0
votes

My requirement is to cast all Decimal data type in DataFrame to String. Logic is working fine with simple type but not working with ArrayType. Here is logic :-

var df = spark.sql("select * from test_1")
for(dt <- df.dtypes) {
  if(dt._2.substring(0,7) == "Decimal"){
    df = df.withColumn(dt._1,df(dt._1).cast("String"))  
  }
}

But column within arrayType remains unchanged although, they are decimal type. please help , how can I loop through nested element and cast it to string. This is schema of my dataframe:

scala> df.schema res77: org.apache.spark.sql.types.StructType = StructType(StructField(mstr_prov_id,StringType,true), StructField(prov_ctgry_cd,StringType,true), StructField(prov_orgnl_efctv_dt,TimestampType,true), StructField(prov_trmntn_dt,TimestampType,true), StructField(prov_trmntn_rsn_cd,StringType,true), StructField(npi_rqrd_ind,StringType,true), StructField(prov_stts_aray_txt,ArrayType(StructType(StructField(PROV_STTS_KEY,DecimalType(22,0),true), StructField(PROV_STTS_EFCTV_DT,TimestampType,true), StructField(PROV_STTS_CD,StringType,true), StructField(PROV_STTS_TRMNTN_DT,TimestampType,true), StructField(PROV_STTS_TRMNTN_RSN_CD,StringType,true)),true),true))

3
You have to write a UDF which convert the each decimal In array to string.it because the type of the column is array of decimalsai pradeep kumar kotha
Can you share sample code for this requirement? I am looking for UDF which implements this task.Vinitkumar
Even I know that, I will require a UDF which will iterate through Array Elements, and cast all Decimal types to String. But I don't know how to write that code. Hence, looking for sample code(UDF) for same.Vinitkumar
you want to change all the data in prov_stts_aray_txt column to change to string ? is that so?Ramesh Maharjan
@RameshMaharjan , Only fields with decimal type in prov_stts_aray_txt, has to be converted to String. I tried a lot, but couldn't find any clue.Vinitkumar

3 Answers

1
votes

If you are using spark 2.1 and above then following casting should work for you

val newSchema = DataType.fromJson(df.schema.json.replaceAll("(decimal\\(\\d+,\\d+\\))", "string")).asInstanceOf[StructType]
df.select(newSchema.map(field => col(field.name).cast(field.dataType)): _*)

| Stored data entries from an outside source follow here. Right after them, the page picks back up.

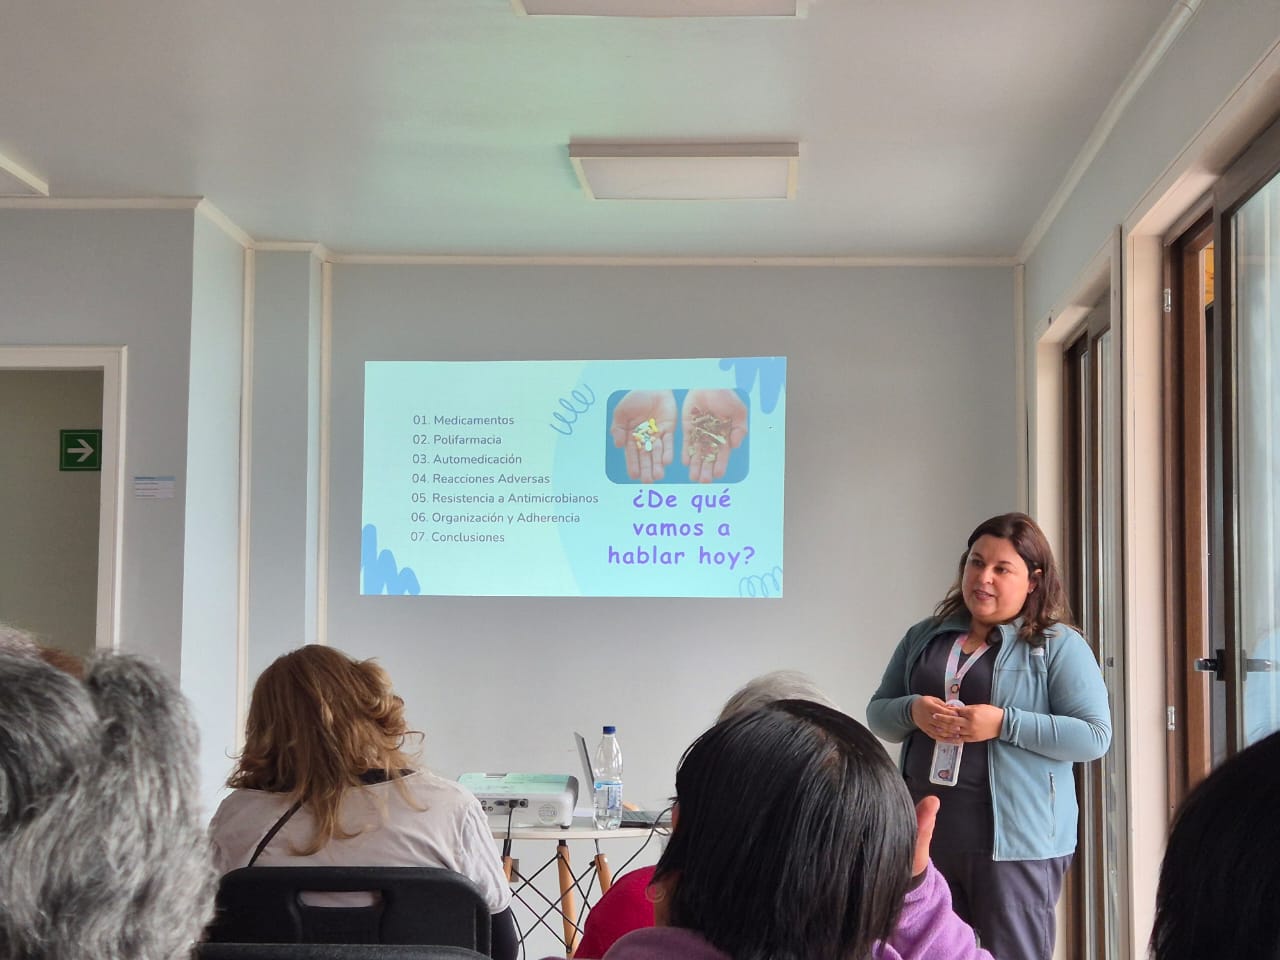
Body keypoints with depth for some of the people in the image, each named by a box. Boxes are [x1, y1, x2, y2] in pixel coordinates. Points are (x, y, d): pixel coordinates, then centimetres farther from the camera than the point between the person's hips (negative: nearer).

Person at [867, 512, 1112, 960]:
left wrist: (1003, 723, -20)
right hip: (928, 831, 5)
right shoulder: (924, 637, 12)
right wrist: (913, 710, -9)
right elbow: (877, 713, 14)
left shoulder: (1059, 645, -3)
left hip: (1016, 838, -5)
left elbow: (1095, 736, -10)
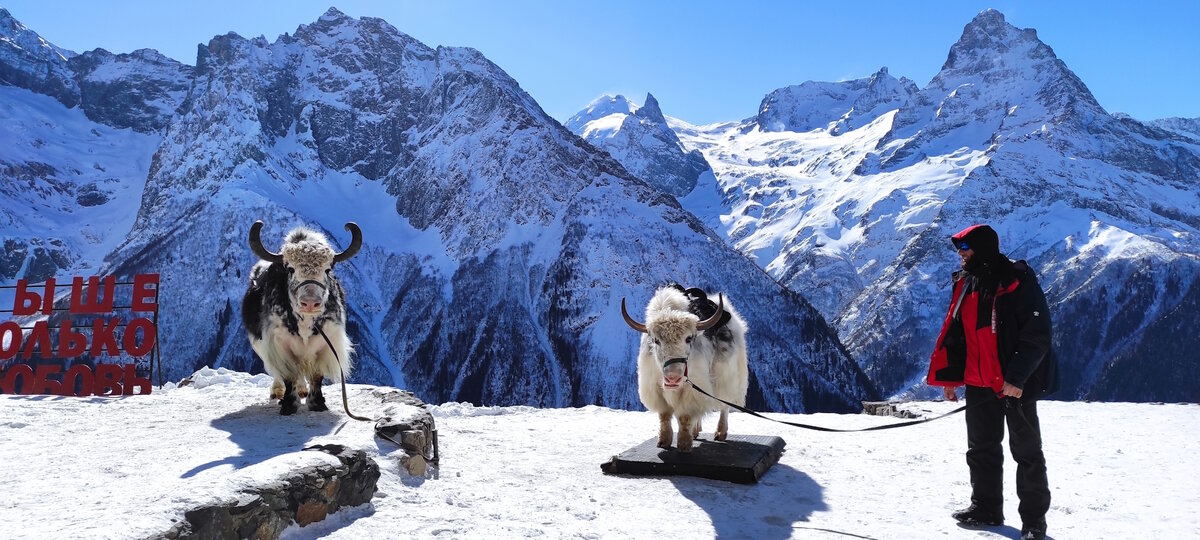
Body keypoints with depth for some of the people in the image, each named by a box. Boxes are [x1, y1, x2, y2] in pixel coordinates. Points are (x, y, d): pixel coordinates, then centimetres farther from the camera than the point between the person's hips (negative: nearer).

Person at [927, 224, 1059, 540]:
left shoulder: (1018, 281, -12)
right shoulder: (965, 284, 9)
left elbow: (1037, 334, -16)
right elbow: (953, 333, 14)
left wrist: (1017, 378, -21)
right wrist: (949, 377, 10)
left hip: (1016, 384, -6)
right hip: (979, 383, 7)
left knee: (1026, 452, 4)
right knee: (981, 448, 13)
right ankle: (986, 508, 26)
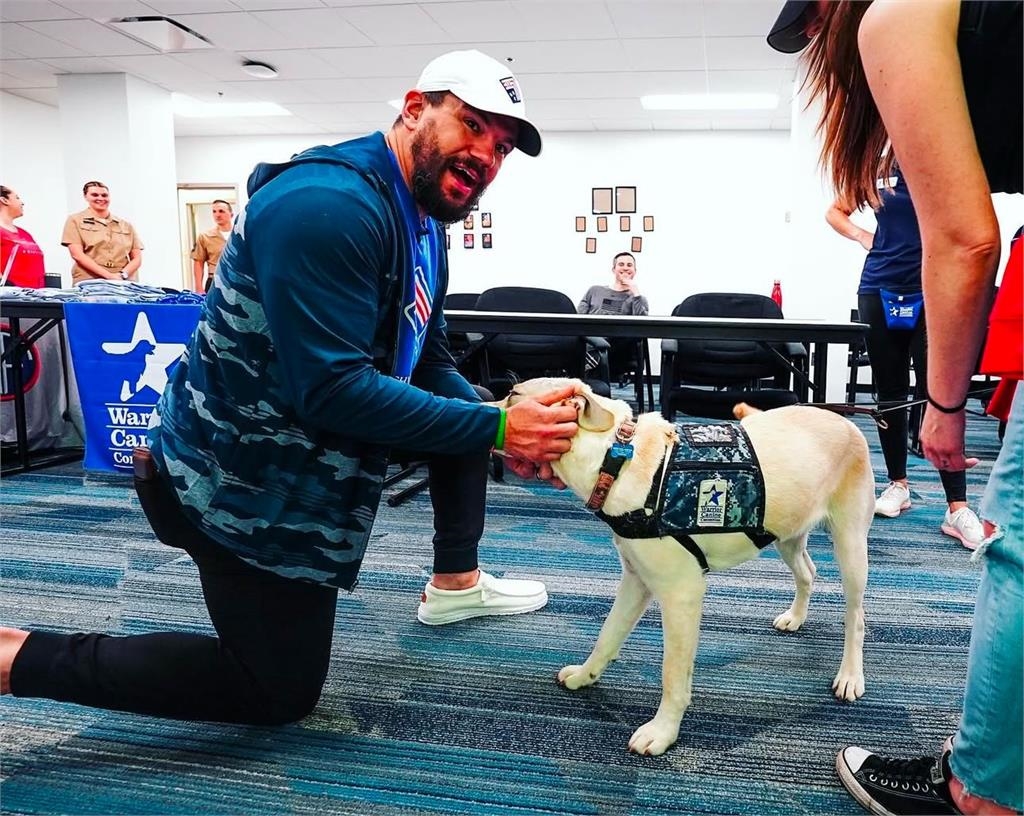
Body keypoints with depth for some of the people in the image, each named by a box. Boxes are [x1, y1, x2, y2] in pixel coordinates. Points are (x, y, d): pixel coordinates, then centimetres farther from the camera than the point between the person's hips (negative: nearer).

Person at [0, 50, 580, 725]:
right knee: (280, 694, 3)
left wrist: (508, 423, -7)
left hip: (311, 454, 10)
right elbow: (331, 390, -32)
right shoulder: (328, 204, -27)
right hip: (250, 486, -10)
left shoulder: (424, 227, 7)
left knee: (466, 403, 14)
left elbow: (431, 365, 10)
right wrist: (496, 427, -28)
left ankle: (456, 583, 28)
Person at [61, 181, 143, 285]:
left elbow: (137, 258, 15)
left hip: (124, 283, 2)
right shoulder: (75, 221, 12)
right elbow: (77, 255, 1)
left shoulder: (126, 226, 20)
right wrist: (109, 275, -10)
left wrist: (123, 274, -6)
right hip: (89, 283, -2)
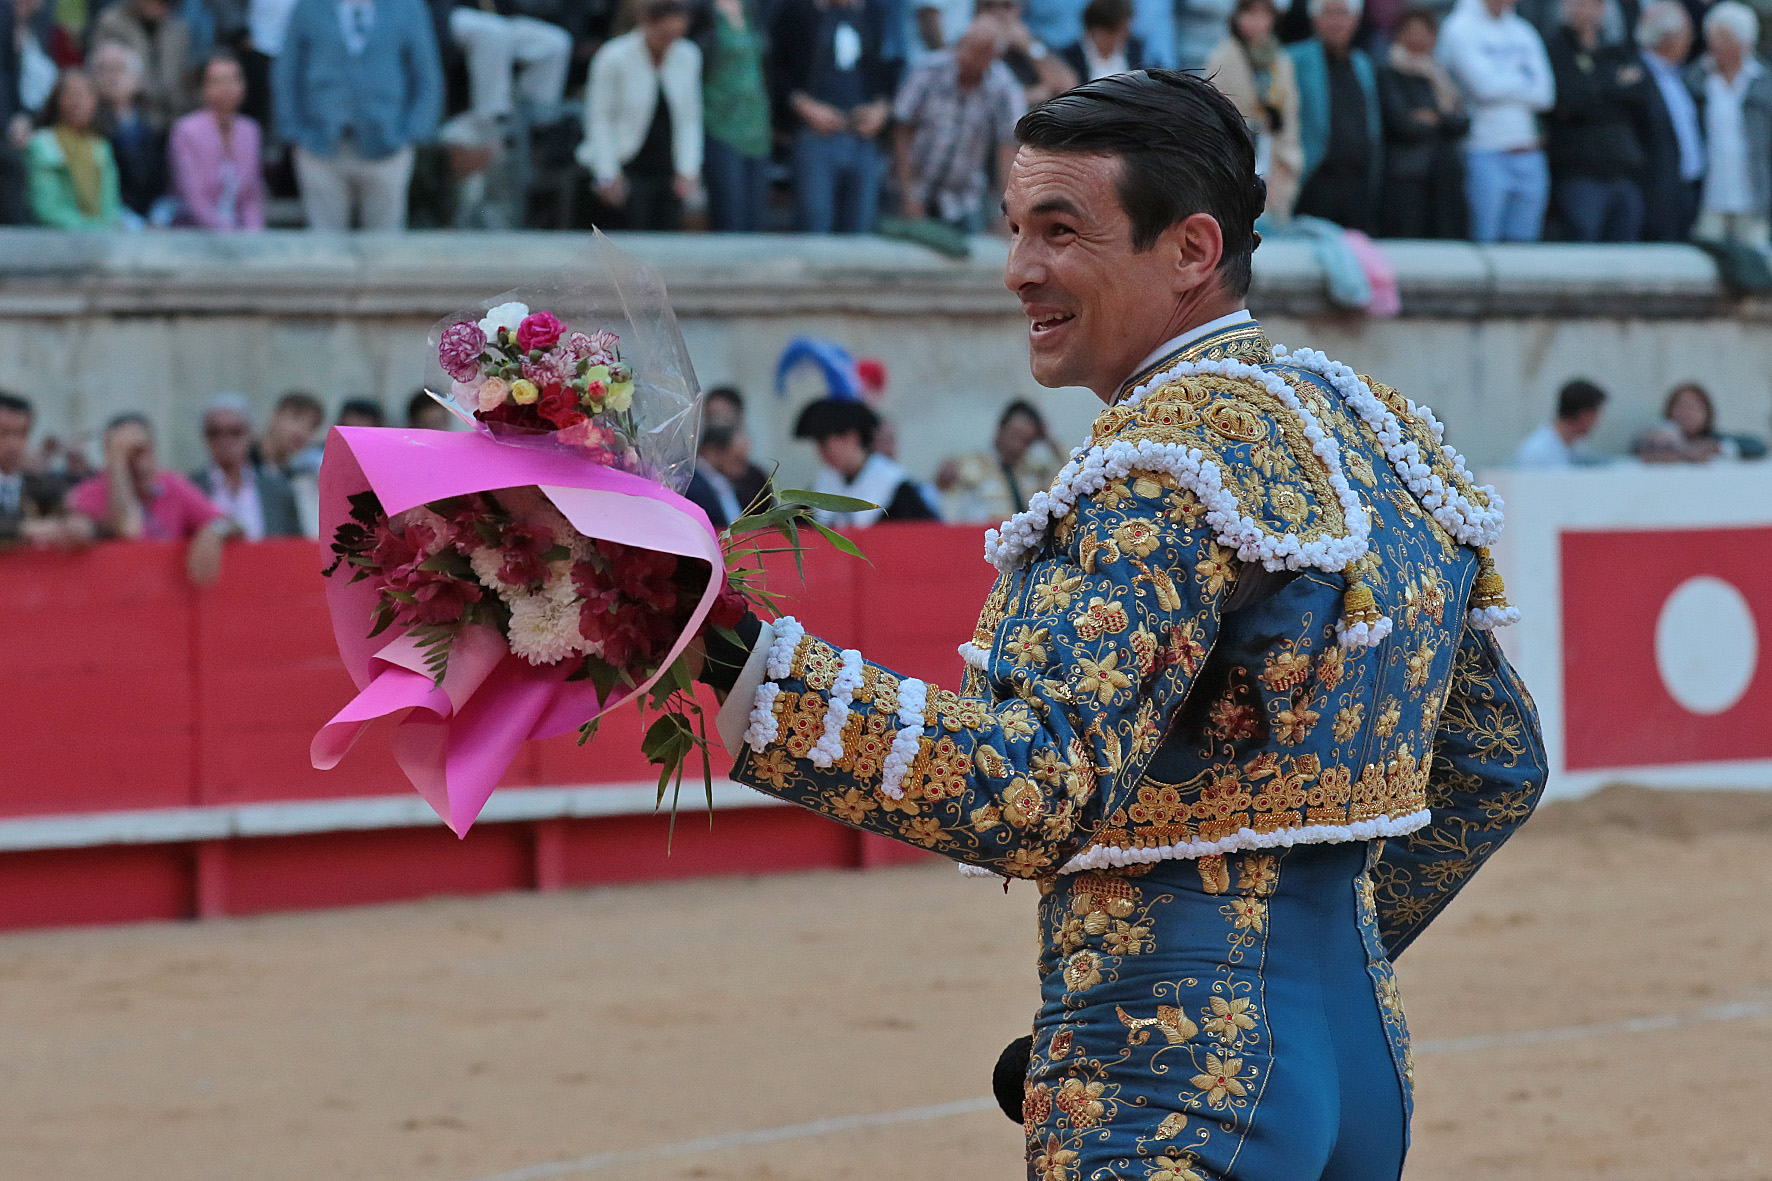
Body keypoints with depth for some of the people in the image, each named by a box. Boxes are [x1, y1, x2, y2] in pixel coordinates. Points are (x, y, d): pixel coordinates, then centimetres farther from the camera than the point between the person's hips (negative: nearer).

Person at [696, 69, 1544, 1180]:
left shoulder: (1172, 462, -16)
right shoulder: (1379, 432, 13)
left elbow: (1036, 794, -27)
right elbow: (1499, 764, 20)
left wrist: (748, 661, -30)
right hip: (1363, 1061, 10)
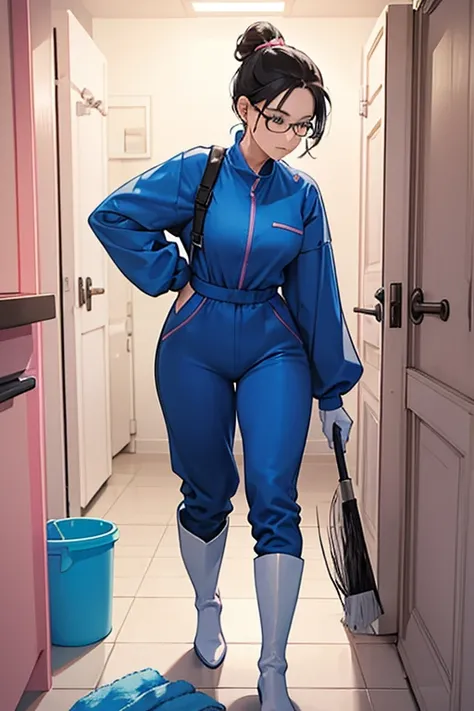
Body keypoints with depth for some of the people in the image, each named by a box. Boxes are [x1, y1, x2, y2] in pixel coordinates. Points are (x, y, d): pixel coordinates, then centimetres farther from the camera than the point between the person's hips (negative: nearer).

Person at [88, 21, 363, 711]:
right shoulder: (197, 171, -5)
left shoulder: (303, 195, 2)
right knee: (208, 491, 11)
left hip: (274, 348, 1)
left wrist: (333, 390, 6)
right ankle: (208, 609, 40)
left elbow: (316, 294, 5)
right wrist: (174, 279, -7)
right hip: (195, 348, -1)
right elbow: (112, 216, -4)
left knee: (274, 500, -8)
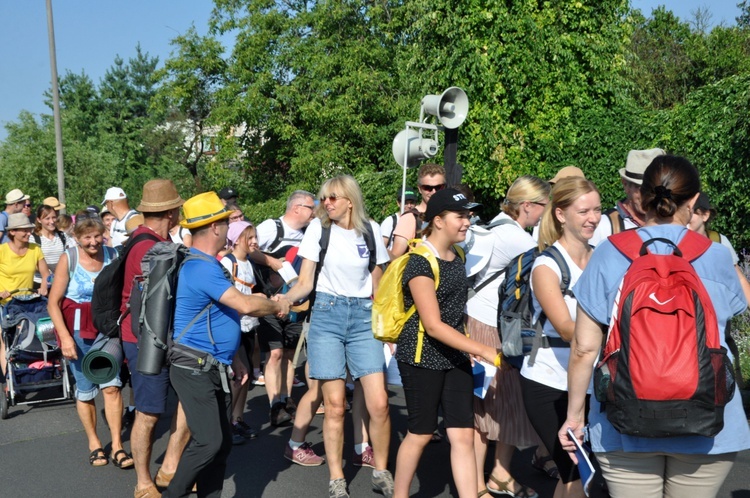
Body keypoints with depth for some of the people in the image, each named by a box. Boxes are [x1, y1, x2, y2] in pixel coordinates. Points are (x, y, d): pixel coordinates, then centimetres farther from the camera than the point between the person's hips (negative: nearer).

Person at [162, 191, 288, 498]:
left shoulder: (206, 264, 15)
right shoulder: (201, 267, -19)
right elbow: (245, 305, -26)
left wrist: (232, 359, 20)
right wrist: (277, 307, -7)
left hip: (213, 368, 10)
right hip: (194, 368, -10)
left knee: (222, 442, 10)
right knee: (208, 441, -11)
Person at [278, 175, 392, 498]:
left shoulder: (371, 230, 2)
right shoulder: (318, 228, -2)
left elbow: (377, 284, 12)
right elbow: (305, 283, -2)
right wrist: (283, 299, -21)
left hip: (363, 317, 1)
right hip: (327, 315, -1)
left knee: (379, 403, -5)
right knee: (334, 405, -1)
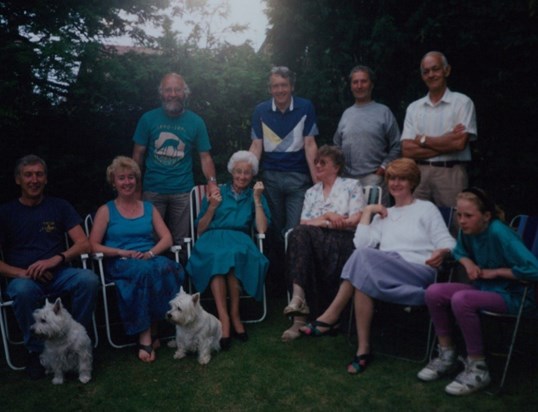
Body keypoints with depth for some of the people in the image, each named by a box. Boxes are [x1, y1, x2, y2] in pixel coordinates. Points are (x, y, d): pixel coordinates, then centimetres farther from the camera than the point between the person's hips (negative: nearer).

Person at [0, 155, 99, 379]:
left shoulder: (60, 207, 10)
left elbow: (83, 244, 1)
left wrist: (57, 259, -18)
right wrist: (21, 272, -17)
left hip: (58, 274, 1)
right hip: (23, 278, -1)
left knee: (89, 279, -31)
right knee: (23, 290, -37)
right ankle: (36, 350, -13)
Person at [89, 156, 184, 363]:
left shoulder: (149, 208, 19)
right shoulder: (106, 211, 11)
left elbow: (167, 239, 9)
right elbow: (93, 245, 2)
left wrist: (151, 253, -11)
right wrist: (122, 252, -12)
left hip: (151, 259, 3)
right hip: (120, 264, -2)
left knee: (167, 267, -35)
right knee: (145, 270, -38)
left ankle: (150, 331, -23)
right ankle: (146, 334, -28)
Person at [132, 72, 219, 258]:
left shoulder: (195, 121, 0)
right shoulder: (148, 118, 0)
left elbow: (205, 156, 0)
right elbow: (138, 154, 5)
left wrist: (212, 182, -15)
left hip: (182, 191, 0)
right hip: (152, 190, 0)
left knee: (180, 240, 8)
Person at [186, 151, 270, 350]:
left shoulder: (255, 196, 19)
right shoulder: (217, 192, 17)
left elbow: (262, 229, 3)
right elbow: (200, 230, 14)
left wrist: (257, 200, 2)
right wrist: (212, 207, 0)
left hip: (239, 241, 0)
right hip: (212, 239, 0)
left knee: (232, 254, -38)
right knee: (217, 256, -38)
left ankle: (234, 315, -28)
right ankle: (225, 319, -39)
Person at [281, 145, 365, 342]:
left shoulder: (351, 186, 14)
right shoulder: (311, 192, 26)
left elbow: (355, 220, 0)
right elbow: (304, 223, 12)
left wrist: (320, 222, -6)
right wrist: (327, 217, -5)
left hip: (344, 239, -4)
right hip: (315, 239, 4)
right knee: (299, 234, -33)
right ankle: (299, 297, -44)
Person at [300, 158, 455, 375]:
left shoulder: (427, 208, 15)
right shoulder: (383, 215, 26)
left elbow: (448, 244, 3)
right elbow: (361, 243, 8)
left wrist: (442, 253, -20)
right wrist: (367, 211, 8)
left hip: (419, 275, -4)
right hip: (384, 275, 4)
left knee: (364, 256, -30)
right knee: (363, 278, -33)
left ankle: (331, 317, -21)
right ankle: (363, 348, -28)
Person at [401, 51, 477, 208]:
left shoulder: (462, 102, 2)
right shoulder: (413, 108, 11)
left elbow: (460, 143, -10)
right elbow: (407, 150, 1)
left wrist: (423, 140, -1)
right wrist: (447, 142, -6)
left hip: (450, 174, -3)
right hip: (419, 174, 3)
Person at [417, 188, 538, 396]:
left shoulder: (499, 233, -24)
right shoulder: (467, 230, -3)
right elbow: (459, 251, 20)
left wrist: (495, 272, -19)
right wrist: (468, 263, -3)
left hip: (511, 295, -7)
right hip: (483, 288, 8)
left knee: (461, 299, -32)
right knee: (434, 292, -11)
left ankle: (477, 368, -16)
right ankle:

which should cast all the decimal types to string type.

But if you are using spark version lower than the mentioned and since there is timestamp datatype in the struct column you will encounter

TimestampType (of class org.apache.spark.sql.types.TimestampType$) scala.MatchError: TimestampType (of class org.apache.spark.sql.types.TimestampType$)

Its a casting structs fails on Timestamp fields and resolved cast struct with timestamp field fails

0
votes

you can also cast complex types, e.g. if you have a dataframe like this schema:

root
 |-- arr: array (nullable = true)
 |    |-- element: struct (containsNull = true)
 |    |    |-- i: decimal(22,0) (nullable = true)
 |    |    |-- j: double (nullable = false)

you can cast all array-elements of type decimal (field i n this example) by doing:

df
  .select($"arr".cast("array<struct<i:string,j:double>>"))
  .printSchema()

root
 |-- arr: array (nullable = true)
 |    |-- element: struct (containsNull = true)
 |    |    |-- i: string (nullable = true)
 |    |    |-- j: double (nullable = true)

EDIT: If you don't know the schema in advance, you can just replace the decimal in the original schema with string:

val arraySchema = df.schema.fields(0).dataType.simpleString
val castedSchema = arraySchema.replaceAll("decimal\\(.*\\)","string")

df
  .select($"arr".cast(castedSchema))
  .show()
0
votes

Try this (your comparison with == is probably not what you want)

var df = spark.sql("select * from test_1")
for(dt <- df.dtypes) {
  if("Decimal".equalsIgnoreCase(dt._2.substring(0,Math.min(7, dt._2.length)))){
    df = df.withColumn(dt._1,df(dt._1).cast("String"))  
  }
}